* **PROBLEM 1**: Translate this sentence from the sports-crime column into Spanish: "Mathis was issued citations at the time for harboring un-vaccinated animals."
* **PROBLEM 2**: Transcribe the stretch of the sports-crime column from "Give 70 asshole" through "for drug charges.", word for word.

* **PAGE EXTRACT**:
Fabian sings a tune
It’s been a slow year so far for defensive-back arrests — nothing like the breakneck pace for secondary-related crime we saw in 2007 and, to a lesser extent, 2006. Moreover, it’s been a while since we’ve had a boilerplate “girlfriend neck-grab” NFL arrest of the Brad Hopkins/Ryan Moore/Irving Spikes genus.
No Moore. Oakland Raiders cornerback Fabian Washington was busted this past week at his home in Lakewood Ranch, Florida, when police came to break up a dispute. Once on the scene, cops discovered telltale “red marks” on the neck of Washington’s live-in girlfriend, who claimed that Washington had grabbed her from behind. According to reports, they were quarreling because Washington had been “hanging out with other girls.”
There is probably no more lasting and persistent cliché of sports-crime than that of “red marks” being found on the neck of the football player’s/hoop star’s/batting champion’s wife or girlfriend. In fact, just before Washington’s arrest, we had another such case, this one involving Houston Texans wideout Jerome Mathis. In that incident, police rushed to the Mathis home on February 15 after a 911 call; Mathis’s pregnant common-law wife, Erica Smith, claimed Mathis had thrown her onto the bed and begun “choking her with his hands.” Police reported “seeing a red mark below her jaw line.”
Mathis has had a tough year. First, he ended the season on injured reserve. Second, he got in trouble in December, when four of his pit bulls escaped and wreaked havoc on his neighborhood. One woman claimed she was chased into her house by the dogs, while another couple claimed they had to jump onto the roof of a parked car to escape them. Police intervened to help one woman and fired pepper spray at the dog, which had no effect; the officer then fired a gun near the animal, causing it to run away.
Mathis was issued citations at the time for harboring un-vaccinated animals.
“Red marks” have made several appearances in recent years, including incidents involving of Seattle Seahawks lineman Sean Locklear, Indiana University wide receiver James Hardy, and famous NBA choke artist (in a literal sense, mind you) Latrell Sprewell, who a few years back was accused of choking a woman during consensual sex on his yacht. (All three cases, incidentally, ended with no charge or a dismissal.)
Give 70 asshole points to Washington for the dom-assault arrest, and 75 to Mathis — the latter an early candidate this year’s “Randy McMichael Award” for attacking a pregnant woman.
Sad story continues
Readers of “Blotter” may recall the agonizing tale of former Arizona Cardinals star Luis Sharpe, a Cuban native who was nearly deported in 2000 following a series of drug convictions. Sharpe was allowed to remain in the US after vowing to clean up his life, and was intermittently successful, though he was arrested again in 2004 and sentenced to a deuce for drug charges.
Back in June of this past year, Sharpe appeared in the news for another reason — his daughter Leah was murdered in Phoenix. The former football player appeared on local TV begging for justice, then briefly disappeared from view. He turned up again a few months later, when a local adult-bookstore owner turned in Sharpe for smoking crack on his premises.

* **GIVEN INFORMATION**:
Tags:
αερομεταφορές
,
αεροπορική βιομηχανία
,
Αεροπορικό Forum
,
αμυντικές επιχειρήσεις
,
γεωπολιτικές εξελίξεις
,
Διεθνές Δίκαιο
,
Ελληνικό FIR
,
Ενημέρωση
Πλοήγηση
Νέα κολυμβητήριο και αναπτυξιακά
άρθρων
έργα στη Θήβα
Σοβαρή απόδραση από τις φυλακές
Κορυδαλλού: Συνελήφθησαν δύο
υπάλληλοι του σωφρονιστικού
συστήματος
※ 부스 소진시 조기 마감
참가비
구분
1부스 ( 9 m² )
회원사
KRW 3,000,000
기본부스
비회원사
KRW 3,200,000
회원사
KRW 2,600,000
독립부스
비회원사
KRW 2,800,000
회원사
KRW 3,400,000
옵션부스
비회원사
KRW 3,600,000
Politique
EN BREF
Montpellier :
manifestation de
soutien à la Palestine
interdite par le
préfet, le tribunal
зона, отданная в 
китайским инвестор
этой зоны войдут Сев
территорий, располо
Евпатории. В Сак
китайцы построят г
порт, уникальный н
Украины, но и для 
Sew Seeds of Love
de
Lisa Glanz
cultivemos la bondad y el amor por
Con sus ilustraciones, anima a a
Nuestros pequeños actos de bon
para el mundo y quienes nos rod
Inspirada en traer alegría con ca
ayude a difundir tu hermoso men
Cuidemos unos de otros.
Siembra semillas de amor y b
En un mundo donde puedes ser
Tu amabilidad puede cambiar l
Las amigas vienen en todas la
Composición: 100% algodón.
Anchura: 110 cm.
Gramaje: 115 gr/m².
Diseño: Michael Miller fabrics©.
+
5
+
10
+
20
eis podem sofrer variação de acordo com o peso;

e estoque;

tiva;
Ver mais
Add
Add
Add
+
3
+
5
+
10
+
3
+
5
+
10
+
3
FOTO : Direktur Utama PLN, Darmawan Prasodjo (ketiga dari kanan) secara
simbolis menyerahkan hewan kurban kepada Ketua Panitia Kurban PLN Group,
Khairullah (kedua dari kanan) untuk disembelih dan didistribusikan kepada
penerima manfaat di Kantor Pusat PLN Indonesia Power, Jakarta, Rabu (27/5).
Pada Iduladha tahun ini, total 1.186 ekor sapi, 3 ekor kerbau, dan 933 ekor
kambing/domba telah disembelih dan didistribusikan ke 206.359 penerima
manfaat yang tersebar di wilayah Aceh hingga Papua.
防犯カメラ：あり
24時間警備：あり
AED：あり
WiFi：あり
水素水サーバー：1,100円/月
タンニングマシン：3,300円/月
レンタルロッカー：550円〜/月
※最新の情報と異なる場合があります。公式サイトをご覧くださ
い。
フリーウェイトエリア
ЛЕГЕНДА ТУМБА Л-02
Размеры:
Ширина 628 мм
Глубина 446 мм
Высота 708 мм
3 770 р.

* **EXPECTED OUTPUT 1**: A Mathis se le emitieron citaciones en ese momento por tener animales sin vacunar.

* **EXPECTED OUTPUT 2**:
Give 70 asshole points to Washington for the dom-assault arrest, and 75 to Mathis — the latter an early candidate this year’s “Randy McMichael Award” for attacking a pregnant woman.
Sad story continues
Readers of “Blotter” may recall the agonizing tale of former Arizona Cardinals star Luis Sharpe, a Cuban native who was nearly deported in 2000 following a series of drug convictions. Sharpe was allowed to remain in the US after vowing to clean up his life, and was intermittently successful, though he was arrested again in 2004 and sentenced to a deuce for drug charges.